On May 25, George Floyd, a 46-year-old unarmed African American man, died after former Minneapolis police officer Derek Chauvin used his knee to pin him down for over eight minutes as Floyd repeatedly told the officer “I can’t breathe.” Floyd’s death served as a catalyst, sparking numerous protests around the nation, many that have turned into dangerous situations of rioting and looting.

In response, many local governmental and religious officials have released statements to citizens regarding racism, some pleading for peaceful protests.

In a Pentecostal statement released Sunday, Bishop Lawrence Persico of Erie started out by saying we should not be surprised by the riots taking place around the nation, as “the outrage being expressed is the result of decades of oppression and injustice.”

He added that in response, he hopes to see that churches, synagogues and mosques in northwest Pennsylvania can “find meaningful ways to collaborate, bringing about real change in our region.”

State Attorney General Josh Shapiro held similar empathic sentiments in a statement released on Friday, where he recognized how the killing of George Floyd is a “painful reminder of how far we have yet to travel as a nation to find peace and equality,” adding that “too many Americans see how our society does not care about them.”

Senator Bob Casey also followed suit in a statement released Sunday on Facebook, asking for the country to raise their voices and “call for justice in a system that has, for too long, turned a blind eye to the injustice,” while Speaker of the House Mike Turzai, R-Allegheny, voiced that the killing of Floyd by a police officer was “depraved and senseless,” adding that “Americans demand justice.”

Many statements released also mentioned the need for order and peaceful protests amongst communities. In particular, U.S. Attorney General William P. Barr attributes much of the violence to individuals not even related to the movement.

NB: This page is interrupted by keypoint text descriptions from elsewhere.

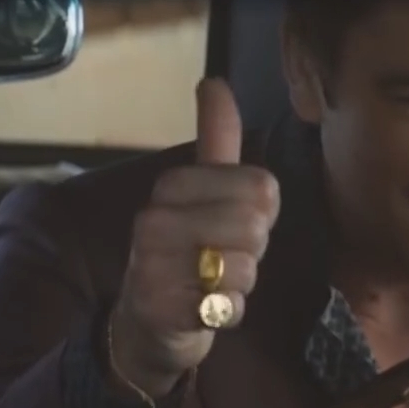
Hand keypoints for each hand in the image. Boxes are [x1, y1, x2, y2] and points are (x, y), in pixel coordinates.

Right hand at [108, 78, 279, 395]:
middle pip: (256, 226)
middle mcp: (155, 218)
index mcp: (172, 185)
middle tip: (219, 259)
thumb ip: (215, 140)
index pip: (262, 188)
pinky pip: (228, 305)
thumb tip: (213, 81)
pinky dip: (227, 313)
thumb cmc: (185, 254)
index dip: (260, 215)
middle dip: (250, 252)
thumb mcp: (201, 193)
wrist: (146, 326)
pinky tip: (203, 310)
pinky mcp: (161, 307)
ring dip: (238, 285)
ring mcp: (153, 263)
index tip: (228, 227)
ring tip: (208, 284)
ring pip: (245, 267)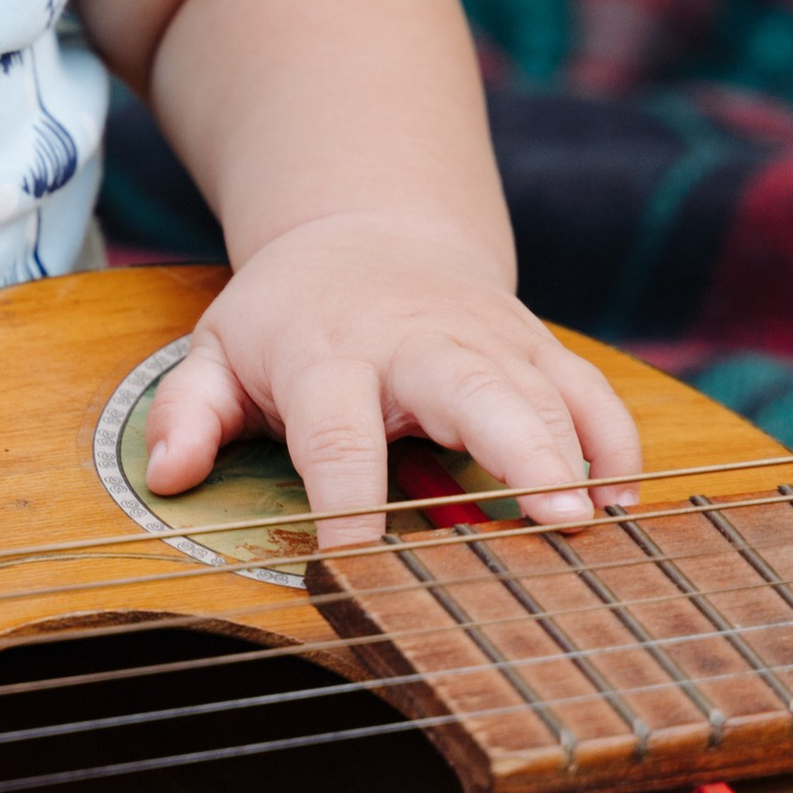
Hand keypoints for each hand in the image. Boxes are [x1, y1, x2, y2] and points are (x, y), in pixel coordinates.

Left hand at [142, 216, 640, 544]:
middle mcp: (417, 341)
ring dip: (577, 456)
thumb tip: (168, 477)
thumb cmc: (288, 315)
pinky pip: (587, 389)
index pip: (337, 434)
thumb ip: (186, 413)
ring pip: (542, 392)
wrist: (367, 227)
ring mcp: (486, 339)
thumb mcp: (218, 350)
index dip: (346, 500)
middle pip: (471, 390)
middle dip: (516, 451)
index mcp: (328, 353)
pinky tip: (624, 499)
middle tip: (554, 518)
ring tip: (599, 526)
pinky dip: (613, 439)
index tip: (358, 564)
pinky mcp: (535, 344)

In a statement released Sunday, Barr said he believes peaceful and legitimate protests have been “hijacked by violent radical elements” and that “groups of outside radicals and agitators are exploiting the situation to pursue their own separate, violent, and extremist agenda.”

Barr also pleaded for citizens to stand up to the violence and destruction of property, as it endangers the lives of others and interferes with legitimate peaceful protests, as well as citizens in general. Instead, he asked that people come together and focus on the work that needs to be done so radical groups cannot reach their goal of “preventing reconciliation and driving us apart.”

Shapiro added that the response to the crisis must give people the confidence that, with hard work, they can begin to heal society and “lift the knee that holds down black Americans and holds back the potential of our country.”

Unity was a common denominator among many statements, as was the case with Turzai’s statement, in which he acknowledges the large rift between the Democrats and Republicans, envisioning a unity amongst the two.

“We can cross the partisan divide,” he said. “We can stand together for what is right.”

Shapiro responded similarly, stating that “real leaders” don’t bring about equality “by sowing divisions, but rather with hope, with love for everyone and with the faith that all of our actions will make a difference.”